> _PROVIDED RECORDS_
--

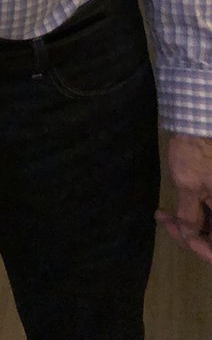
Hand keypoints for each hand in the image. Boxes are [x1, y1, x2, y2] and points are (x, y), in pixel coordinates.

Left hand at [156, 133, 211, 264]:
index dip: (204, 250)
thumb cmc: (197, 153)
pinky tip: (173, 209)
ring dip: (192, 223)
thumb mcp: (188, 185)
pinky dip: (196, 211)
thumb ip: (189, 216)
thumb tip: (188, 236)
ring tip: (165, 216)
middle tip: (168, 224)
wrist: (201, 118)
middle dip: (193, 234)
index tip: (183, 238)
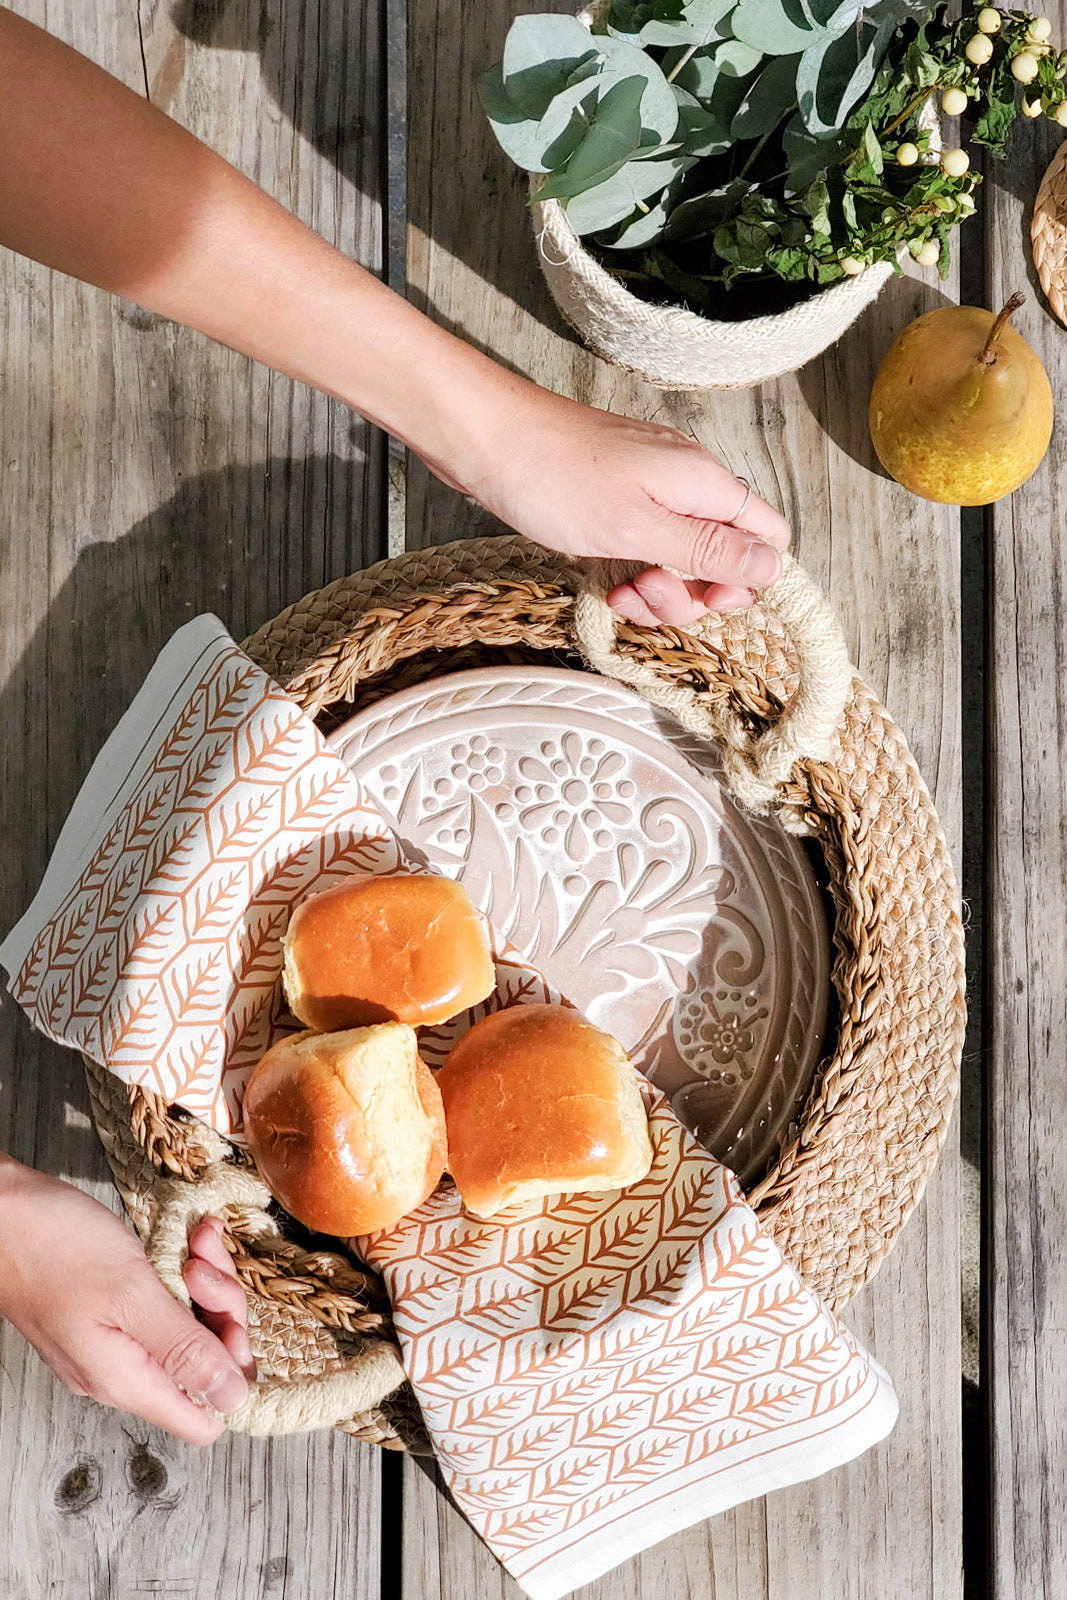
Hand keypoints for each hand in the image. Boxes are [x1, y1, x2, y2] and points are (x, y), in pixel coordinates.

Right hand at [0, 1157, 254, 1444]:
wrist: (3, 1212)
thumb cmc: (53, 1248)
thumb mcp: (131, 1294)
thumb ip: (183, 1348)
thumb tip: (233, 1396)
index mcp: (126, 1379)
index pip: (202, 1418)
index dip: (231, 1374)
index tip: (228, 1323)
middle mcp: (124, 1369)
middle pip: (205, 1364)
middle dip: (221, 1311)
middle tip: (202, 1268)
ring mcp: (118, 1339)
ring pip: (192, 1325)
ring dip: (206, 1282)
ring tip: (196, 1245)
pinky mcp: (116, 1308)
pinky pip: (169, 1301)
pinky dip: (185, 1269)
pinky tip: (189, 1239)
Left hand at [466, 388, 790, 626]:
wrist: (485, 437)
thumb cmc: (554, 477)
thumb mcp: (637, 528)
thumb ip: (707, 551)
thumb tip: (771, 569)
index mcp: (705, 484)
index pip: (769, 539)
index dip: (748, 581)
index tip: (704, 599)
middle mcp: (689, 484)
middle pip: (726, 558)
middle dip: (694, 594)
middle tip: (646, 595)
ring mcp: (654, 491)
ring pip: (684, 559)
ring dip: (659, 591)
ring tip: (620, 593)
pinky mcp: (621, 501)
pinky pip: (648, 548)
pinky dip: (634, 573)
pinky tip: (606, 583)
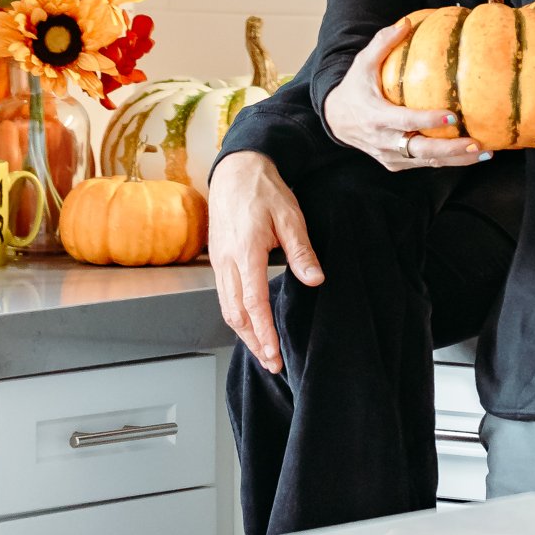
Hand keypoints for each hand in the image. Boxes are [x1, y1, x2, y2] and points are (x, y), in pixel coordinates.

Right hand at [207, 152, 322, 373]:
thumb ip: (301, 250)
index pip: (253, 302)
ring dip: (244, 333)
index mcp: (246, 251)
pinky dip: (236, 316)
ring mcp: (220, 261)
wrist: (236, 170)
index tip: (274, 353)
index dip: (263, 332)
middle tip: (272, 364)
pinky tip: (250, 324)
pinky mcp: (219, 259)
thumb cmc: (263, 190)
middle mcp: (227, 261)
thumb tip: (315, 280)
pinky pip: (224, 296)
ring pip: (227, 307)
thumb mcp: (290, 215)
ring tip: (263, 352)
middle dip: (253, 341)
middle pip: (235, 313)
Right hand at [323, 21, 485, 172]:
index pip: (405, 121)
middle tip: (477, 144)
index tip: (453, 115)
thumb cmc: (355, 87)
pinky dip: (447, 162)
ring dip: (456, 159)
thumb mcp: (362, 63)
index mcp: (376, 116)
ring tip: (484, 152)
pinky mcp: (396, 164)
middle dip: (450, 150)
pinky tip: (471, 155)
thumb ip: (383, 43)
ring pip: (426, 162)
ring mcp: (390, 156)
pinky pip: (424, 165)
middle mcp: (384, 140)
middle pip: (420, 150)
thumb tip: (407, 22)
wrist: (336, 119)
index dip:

--

> _WORK ITEM_
In the records above, copy exactly everything from the line that has "thumb ip: (189, 216)" down to the line that has "thumb cmc: (355, 87)", both ends included, and leave out the pictures.

> _SOLUTION FOR THIS EXERCISE_
thumb ip: (189, 216)
thumb tip: (188, 236)
ring tip: (165, 216)
middle tip: (168, 224)
wrist: (201, 118)
middle dip: (193, 234)
index tip: (183, 238)
Hand keypoints for each hand in the image. Boxes are [x1, y1, x2, y2] and points are (x, y), in pixel coordinates.

Right hand at [0, 1157, 254, 1444]:
wrist: (3, 1212)
thumb cmc: (53, 1248)
thumb mcp: (131, 1294)
thumb ip: (183, 1348)
thumb tip: (233, 1396)
index mcp: (126, 1379)
index pip: (202, 1418)
index dip: (231, 1374)
index tip: (228, 1323)
middle mcp: (124, 1369)
middle pip: (205, 1364)
middle dip: (221, 1311)
middle tip: (202, 1268)
ring mcp: (118, 1339)
ring pip: (192, 1325)
ring dip: (206, 1282)
ring tip: (196, 1245)
pinky mcp: (116, 1308)
pinky pip: (169, 1301)
pinky dip: (185, 1269)
pinky tip: (189, 1239)
Left hand at [466, 388, 790, 626]:
wrist: (485, 437)
thumb cmc: (554, 477)
thumb mcp: (637, 528)
thumb ip: (707, 551)
thumb tip: (771, 569)
index mcp: (705, 484)
index pip: (769, 539)
index dip: (748, 581)
index tip: (704, 599)
middle mcp: (689, 484)
middle pip: (726, 558)
middle dip: (694, 594)
middle tip: (646, 595)
ring mcp: (654, 491)
ring pip: (684, 559)
ring dip: (659, 591)
ring tip: (620, 593)
pinky mcp: (621, 501)
pinky pip: (648, 548)
pinky dip: (634, 573)
pinky tip: (606, 583)
Hand keypoints for each hand in the image. Boxes are [x1, y1, x2, y2] and points are (x, y), in pixel coordinates.

Right hand at [207, 152, 322, 373]:
thumb ip: (301, 250)
index pip: (253, 302)
ring dip: (244, 333)
index mcp: (246, 251)
pinky dip: (236, 316)
ring mcp: (220, 261)
wrist: (236, 170)
index tip: (274, 353)
index dip: (263, 332)
middle tip: (272, 364)
pinky tip: (250, 324)
pinky mcp: (219, 259)
thumb cmc: (263, 190)
middle mcp: (227, 261)
thumb tip: (315, 280)
pinky pip: (224, 296)
ring pip: (227, 307)
thumb mcp: (290, 215)
ring tip: (263, 352)
middle dip: (253, 341)
middle pip: (235, 313)
Right hand at [323, 21, 485, 172]:
index pip: (405, 121)
middle tip: (477, 144)
index tip: (453, 115)
thumb cmc: (355, 87)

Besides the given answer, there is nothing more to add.